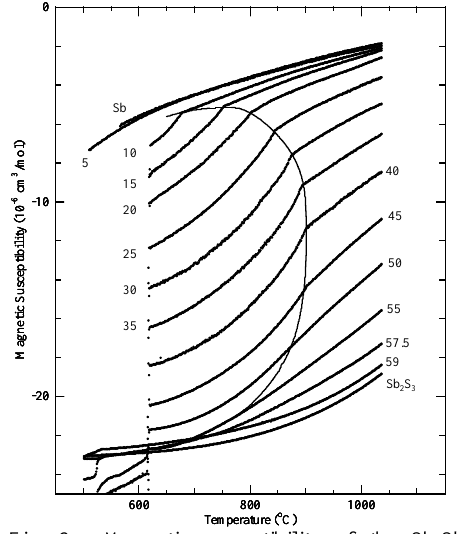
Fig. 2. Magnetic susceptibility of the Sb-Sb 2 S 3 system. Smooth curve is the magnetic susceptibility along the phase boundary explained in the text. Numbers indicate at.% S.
...
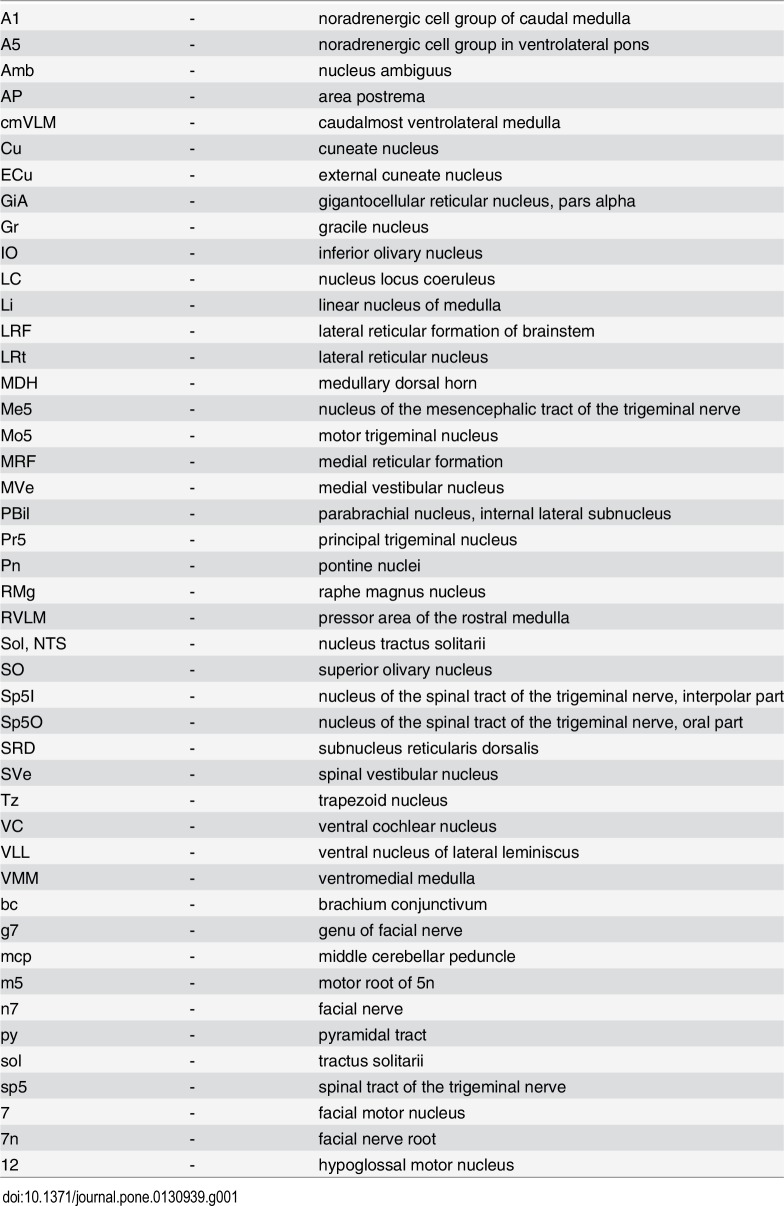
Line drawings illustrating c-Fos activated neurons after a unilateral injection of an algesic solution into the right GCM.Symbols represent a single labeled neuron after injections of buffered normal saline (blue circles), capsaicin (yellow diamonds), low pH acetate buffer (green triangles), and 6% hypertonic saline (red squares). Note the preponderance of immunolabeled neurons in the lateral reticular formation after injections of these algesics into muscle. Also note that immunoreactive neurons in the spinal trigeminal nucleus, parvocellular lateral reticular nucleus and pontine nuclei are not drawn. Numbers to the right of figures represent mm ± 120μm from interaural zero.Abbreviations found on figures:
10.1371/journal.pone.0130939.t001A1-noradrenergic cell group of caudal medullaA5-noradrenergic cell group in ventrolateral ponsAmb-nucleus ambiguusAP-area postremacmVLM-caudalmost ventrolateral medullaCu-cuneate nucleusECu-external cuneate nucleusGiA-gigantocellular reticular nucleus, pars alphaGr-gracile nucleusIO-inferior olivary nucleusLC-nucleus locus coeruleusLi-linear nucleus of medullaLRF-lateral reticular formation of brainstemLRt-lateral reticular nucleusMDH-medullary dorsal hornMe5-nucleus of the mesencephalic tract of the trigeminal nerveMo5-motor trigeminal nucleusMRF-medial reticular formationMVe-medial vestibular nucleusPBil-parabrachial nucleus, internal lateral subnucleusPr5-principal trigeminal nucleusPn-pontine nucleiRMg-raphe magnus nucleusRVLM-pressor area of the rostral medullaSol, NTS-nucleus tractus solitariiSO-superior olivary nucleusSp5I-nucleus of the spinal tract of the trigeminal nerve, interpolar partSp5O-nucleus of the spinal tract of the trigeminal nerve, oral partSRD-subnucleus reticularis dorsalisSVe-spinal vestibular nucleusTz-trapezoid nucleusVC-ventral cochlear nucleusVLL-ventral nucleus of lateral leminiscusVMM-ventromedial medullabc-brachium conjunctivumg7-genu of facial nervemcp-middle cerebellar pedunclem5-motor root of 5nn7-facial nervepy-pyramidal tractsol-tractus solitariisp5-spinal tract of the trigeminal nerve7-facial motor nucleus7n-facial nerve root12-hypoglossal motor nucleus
--
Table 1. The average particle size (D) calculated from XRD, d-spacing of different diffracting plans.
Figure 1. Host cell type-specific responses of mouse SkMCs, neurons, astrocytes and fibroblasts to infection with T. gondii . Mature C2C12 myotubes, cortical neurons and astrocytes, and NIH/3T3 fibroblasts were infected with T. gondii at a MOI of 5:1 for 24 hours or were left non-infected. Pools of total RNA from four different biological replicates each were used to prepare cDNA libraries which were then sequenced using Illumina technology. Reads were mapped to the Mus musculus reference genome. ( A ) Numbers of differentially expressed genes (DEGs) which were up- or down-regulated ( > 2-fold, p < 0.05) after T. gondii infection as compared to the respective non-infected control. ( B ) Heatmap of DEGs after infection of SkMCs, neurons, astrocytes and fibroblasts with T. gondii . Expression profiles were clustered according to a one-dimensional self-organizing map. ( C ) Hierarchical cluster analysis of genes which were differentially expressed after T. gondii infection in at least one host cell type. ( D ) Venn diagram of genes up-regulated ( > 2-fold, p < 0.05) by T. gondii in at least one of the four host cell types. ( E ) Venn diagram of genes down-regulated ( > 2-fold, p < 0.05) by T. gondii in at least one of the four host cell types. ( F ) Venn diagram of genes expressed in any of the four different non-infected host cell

• _Task_:
Reproduce the entries above exactly, but only the lines between the line holding "Table 1. The" and the line holding "Figure 1. Host", inclusive.

• _Result below_:
Table 1. The average particle size (D) calculated from XRD, d-spacing of different diffracting plans.
Figure 1. Host cell type-specific responses of mouse SkMCs, neurons, astrocytes and fibroblasts to infection with T. gondii . Mature C2C12 myotubes, cortical neurons and astrocytes, and NIH/3T3 fibroblasts were infected with T. gondii at a MOI of 5:1 for 24 hours or were left non-infected. Pools of total RNA from four different biological replicates each were used to prepare cDNA libraries which were then sequenced using Illumina technology. Reads were mapped to the Mus musculus reference genome. ( A ) Numbers of differentially expressed genes (DEGs) which were up- or down-regulated ( > 2-fold, p < 0.05) after T. gondii infection as compared to the respective non-infected control. ( B ) Heatmap of DEGs after infection of SkMCs, neurons, astrocytes and fibroblasts with T. gondii . Expression profiles were clustered according to a one-dimensional self-organizing map. ( C ) Hierarchical cluster analysis of genes which were differentially expressed after T. gondii infection in at least one host cell type. ( D ) Venn diagram of genes up-regulated ( > 2-fold, p < 0.05) by T. gondii in at least one of the four host cell types. ( E ) Venn diagram of genes down-regulated ( > 2-fold, p < 0.05) by T. gondii in at least one of the four host cell types. ( F ) Venn diagram of genes expressed in any of the four different non-infected host cell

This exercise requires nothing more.